(Beginning of Dataset)
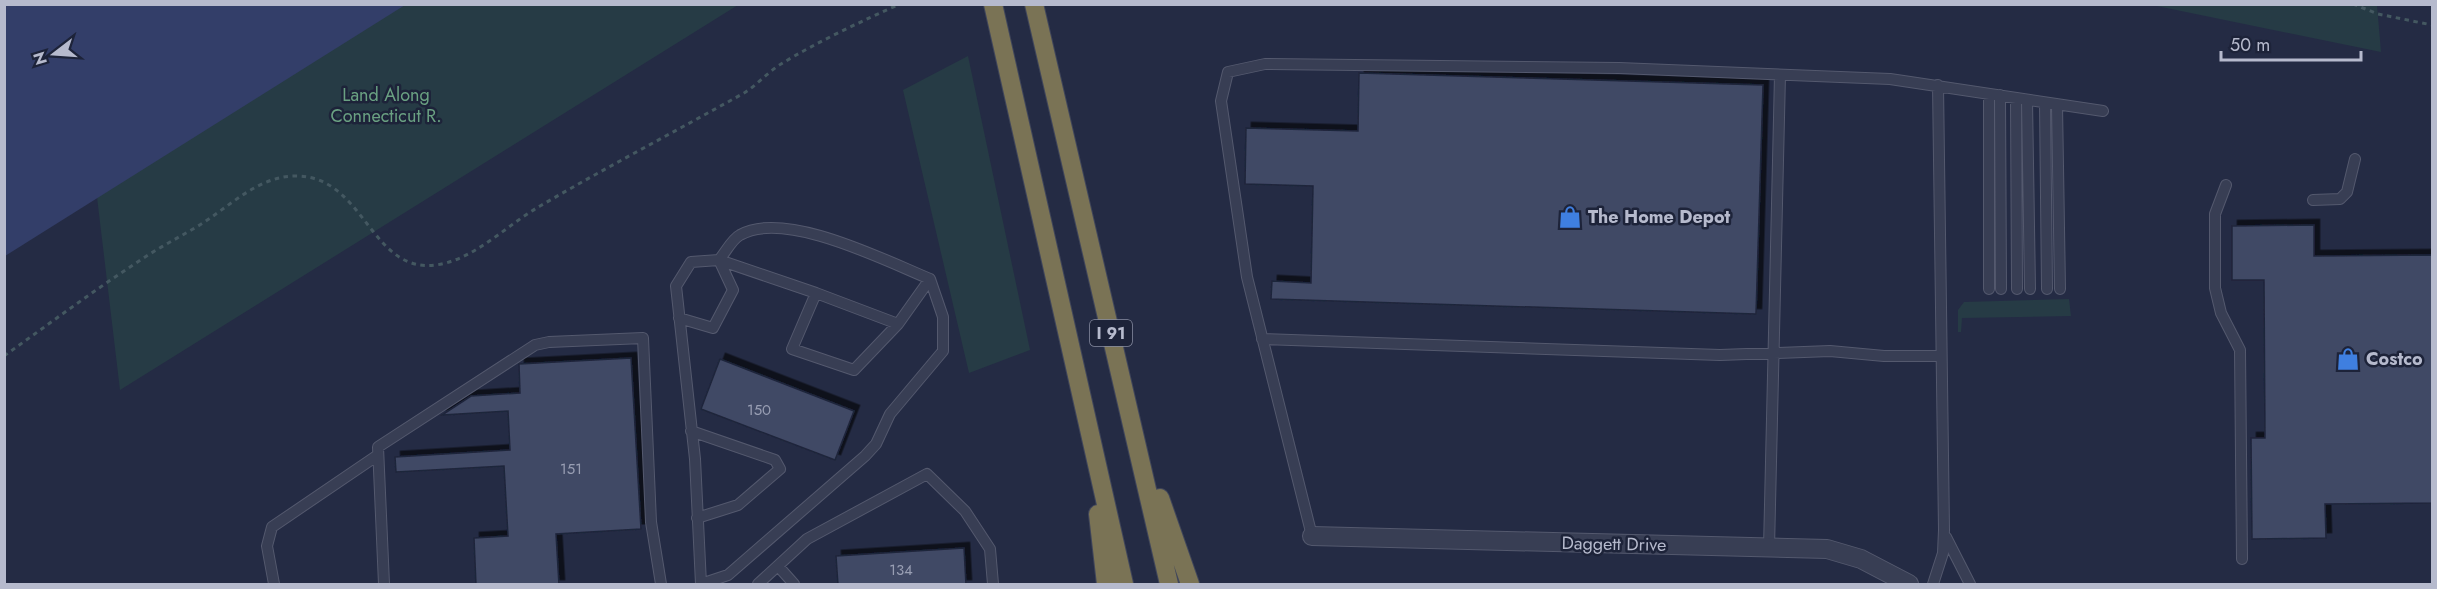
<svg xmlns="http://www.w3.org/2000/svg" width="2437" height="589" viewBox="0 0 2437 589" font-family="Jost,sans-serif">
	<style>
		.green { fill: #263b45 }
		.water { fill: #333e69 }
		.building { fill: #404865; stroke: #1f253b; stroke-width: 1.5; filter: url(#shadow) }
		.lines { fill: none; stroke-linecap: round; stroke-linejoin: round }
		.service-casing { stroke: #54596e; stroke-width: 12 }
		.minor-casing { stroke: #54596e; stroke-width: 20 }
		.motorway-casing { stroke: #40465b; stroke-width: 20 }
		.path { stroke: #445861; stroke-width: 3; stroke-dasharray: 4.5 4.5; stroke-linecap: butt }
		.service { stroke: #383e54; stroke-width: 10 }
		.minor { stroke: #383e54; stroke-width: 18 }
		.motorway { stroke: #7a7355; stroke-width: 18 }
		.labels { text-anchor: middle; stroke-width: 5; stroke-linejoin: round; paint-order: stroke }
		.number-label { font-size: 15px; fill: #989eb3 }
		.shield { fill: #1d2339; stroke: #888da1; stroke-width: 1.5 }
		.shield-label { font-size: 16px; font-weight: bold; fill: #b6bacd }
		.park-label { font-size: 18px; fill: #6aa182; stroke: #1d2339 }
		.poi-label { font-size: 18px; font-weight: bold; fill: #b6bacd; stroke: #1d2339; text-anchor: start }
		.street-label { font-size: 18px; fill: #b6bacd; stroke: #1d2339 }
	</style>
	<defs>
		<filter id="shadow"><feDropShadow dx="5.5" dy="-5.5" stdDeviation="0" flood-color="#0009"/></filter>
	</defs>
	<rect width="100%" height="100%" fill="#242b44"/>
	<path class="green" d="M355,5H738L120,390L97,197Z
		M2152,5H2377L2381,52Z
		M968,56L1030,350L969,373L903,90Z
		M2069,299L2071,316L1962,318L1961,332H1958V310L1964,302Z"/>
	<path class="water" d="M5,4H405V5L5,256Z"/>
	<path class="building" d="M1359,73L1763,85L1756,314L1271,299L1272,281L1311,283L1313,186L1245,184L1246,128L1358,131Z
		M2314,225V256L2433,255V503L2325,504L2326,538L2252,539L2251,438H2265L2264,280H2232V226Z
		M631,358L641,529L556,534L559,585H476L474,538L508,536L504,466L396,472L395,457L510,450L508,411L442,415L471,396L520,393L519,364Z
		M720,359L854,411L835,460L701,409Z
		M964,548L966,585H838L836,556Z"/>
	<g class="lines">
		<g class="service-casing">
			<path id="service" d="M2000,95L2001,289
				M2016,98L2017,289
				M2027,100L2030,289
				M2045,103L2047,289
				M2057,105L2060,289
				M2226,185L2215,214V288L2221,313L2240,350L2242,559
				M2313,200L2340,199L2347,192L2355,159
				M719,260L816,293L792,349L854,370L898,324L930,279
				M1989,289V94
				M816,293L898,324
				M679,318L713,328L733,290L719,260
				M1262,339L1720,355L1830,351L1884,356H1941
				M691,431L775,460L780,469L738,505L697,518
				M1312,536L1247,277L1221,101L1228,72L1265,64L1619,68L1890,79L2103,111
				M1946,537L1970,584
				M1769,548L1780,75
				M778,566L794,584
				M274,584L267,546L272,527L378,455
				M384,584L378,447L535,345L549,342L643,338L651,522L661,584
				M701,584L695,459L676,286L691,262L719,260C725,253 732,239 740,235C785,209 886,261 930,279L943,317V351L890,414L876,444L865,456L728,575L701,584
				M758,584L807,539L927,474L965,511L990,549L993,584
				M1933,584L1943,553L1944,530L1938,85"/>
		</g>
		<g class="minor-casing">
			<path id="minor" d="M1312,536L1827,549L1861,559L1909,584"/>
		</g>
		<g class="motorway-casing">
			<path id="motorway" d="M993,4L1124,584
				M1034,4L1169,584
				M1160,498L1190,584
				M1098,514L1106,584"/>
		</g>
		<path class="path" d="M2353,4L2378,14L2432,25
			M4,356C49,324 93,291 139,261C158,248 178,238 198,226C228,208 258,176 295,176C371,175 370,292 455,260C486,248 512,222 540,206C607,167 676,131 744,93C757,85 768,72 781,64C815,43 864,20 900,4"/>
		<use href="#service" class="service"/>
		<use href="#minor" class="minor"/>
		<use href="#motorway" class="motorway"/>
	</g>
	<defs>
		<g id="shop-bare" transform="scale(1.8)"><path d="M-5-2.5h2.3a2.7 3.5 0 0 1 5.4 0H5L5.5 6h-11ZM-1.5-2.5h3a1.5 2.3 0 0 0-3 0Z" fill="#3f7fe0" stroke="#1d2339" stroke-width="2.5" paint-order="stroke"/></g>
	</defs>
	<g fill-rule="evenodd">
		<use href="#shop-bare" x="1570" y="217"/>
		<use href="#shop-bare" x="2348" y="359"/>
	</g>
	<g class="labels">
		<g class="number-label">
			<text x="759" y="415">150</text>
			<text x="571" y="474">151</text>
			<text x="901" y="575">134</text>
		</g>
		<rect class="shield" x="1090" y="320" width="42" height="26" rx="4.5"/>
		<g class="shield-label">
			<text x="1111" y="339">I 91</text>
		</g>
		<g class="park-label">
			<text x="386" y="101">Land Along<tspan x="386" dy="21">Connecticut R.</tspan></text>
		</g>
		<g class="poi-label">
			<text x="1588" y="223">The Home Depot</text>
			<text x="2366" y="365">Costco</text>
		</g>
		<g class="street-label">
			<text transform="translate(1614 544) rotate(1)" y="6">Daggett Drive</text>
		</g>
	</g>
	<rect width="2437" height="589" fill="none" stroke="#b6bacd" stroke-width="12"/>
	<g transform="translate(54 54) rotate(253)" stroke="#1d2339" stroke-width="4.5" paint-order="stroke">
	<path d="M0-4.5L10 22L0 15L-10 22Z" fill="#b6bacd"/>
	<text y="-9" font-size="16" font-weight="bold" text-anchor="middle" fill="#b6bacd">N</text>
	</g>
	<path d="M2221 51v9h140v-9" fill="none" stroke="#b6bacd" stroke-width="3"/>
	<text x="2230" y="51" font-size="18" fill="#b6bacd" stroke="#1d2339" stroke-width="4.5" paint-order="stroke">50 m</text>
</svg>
(End of Dataset)
(Beginning of Dataset)
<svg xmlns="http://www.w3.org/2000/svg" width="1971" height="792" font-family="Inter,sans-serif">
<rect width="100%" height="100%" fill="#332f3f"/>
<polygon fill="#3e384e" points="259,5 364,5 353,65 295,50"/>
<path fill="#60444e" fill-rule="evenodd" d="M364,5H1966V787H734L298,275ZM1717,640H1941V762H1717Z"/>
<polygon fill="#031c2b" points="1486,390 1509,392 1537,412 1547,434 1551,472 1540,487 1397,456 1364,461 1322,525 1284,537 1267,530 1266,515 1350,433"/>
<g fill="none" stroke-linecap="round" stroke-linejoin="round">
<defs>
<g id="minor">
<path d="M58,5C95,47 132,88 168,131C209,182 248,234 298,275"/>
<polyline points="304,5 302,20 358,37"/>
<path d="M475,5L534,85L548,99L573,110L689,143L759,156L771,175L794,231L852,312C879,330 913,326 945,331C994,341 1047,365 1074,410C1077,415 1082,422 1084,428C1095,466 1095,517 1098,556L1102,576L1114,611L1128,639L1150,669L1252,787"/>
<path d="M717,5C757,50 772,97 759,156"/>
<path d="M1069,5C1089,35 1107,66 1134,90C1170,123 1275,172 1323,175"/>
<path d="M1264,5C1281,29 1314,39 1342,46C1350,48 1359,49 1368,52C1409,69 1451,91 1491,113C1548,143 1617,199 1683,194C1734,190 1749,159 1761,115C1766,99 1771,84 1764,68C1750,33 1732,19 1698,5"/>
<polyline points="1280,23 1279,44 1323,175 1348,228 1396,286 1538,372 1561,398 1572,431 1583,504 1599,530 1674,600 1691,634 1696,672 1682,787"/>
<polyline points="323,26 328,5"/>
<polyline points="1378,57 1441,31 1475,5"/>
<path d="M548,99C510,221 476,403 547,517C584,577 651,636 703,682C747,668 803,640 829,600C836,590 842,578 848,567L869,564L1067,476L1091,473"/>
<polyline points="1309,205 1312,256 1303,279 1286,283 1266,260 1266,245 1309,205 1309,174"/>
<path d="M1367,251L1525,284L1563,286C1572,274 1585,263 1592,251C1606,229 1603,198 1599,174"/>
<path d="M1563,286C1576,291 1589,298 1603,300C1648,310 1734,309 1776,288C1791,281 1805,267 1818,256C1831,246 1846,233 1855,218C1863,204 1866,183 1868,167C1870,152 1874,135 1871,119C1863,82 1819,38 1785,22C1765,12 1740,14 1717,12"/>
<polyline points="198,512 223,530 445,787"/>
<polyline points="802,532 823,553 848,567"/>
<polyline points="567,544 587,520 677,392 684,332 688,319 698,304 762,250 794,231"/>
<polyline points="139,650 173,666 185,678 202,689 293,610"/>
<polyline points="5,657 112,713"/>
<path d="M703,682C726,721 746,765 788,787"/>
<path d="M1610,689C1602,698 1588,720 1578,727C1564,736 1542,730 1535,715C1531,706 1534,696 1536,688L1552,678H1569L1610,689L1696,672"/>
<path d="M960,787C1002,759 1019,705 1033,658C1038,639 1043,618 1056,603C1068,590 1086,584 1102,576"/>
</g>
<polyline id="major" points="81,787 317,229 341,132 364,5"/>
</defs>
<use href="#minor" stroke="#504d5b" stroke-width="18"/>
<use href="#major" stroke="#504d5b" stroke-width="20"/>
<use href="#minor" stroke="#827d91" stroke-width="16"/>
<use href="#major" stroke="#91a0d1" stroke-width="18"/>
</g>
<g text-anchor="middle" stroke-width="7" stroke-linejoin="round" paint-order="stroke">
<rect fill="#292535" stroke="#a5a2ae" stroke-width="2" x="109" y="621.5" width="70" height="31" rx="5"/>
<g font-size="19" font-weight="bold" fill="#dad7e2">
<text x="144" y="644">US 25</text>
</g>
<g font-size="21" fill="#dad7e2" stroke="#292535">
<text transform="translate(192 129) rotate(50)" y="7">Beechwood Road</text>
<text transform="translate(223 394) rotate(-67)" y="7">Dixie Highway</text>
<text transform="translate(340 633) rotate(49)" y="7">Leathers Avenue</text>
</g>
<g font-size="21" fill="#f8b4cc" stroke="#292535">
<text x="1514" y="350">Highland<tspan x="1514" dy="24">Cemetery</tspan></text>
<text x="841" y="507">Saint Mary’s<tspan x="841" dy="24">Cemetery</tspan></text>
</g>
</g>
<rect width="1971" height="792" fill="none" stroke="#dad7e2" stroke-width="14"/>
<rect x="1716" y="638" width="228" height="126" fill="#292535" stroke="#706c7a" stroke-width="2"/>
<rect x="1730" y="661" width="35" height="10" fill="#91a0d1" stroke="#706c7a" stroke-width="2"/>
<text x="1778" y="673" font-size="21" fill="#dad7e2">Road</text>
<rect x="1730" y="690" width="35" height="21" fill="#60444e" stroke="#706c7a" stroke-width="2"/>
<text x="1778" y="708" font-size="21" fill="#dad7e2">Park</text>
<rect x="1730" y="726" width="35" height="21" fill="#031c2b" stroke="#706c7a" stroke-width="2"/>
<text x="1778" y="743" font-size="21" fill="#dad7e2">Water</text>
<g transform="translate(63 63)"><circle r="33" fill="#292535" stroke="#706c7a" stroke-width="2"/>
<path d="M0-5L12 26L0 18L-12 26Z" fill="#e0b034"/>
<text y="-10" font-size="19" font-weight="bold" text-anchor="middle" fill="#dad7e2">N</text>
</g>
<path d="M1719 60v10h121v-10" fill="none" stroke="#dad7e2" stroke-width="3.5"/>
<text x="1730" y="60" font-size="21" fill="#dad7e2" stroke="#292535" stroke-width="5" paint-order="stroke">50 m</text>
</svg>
(End of Dataset)
A complete answer lists each line of the data that holds the word "lines".

		.lines { fill: none; stroke-linecap: round; stroke-linejoin: round }
	<g class="lines">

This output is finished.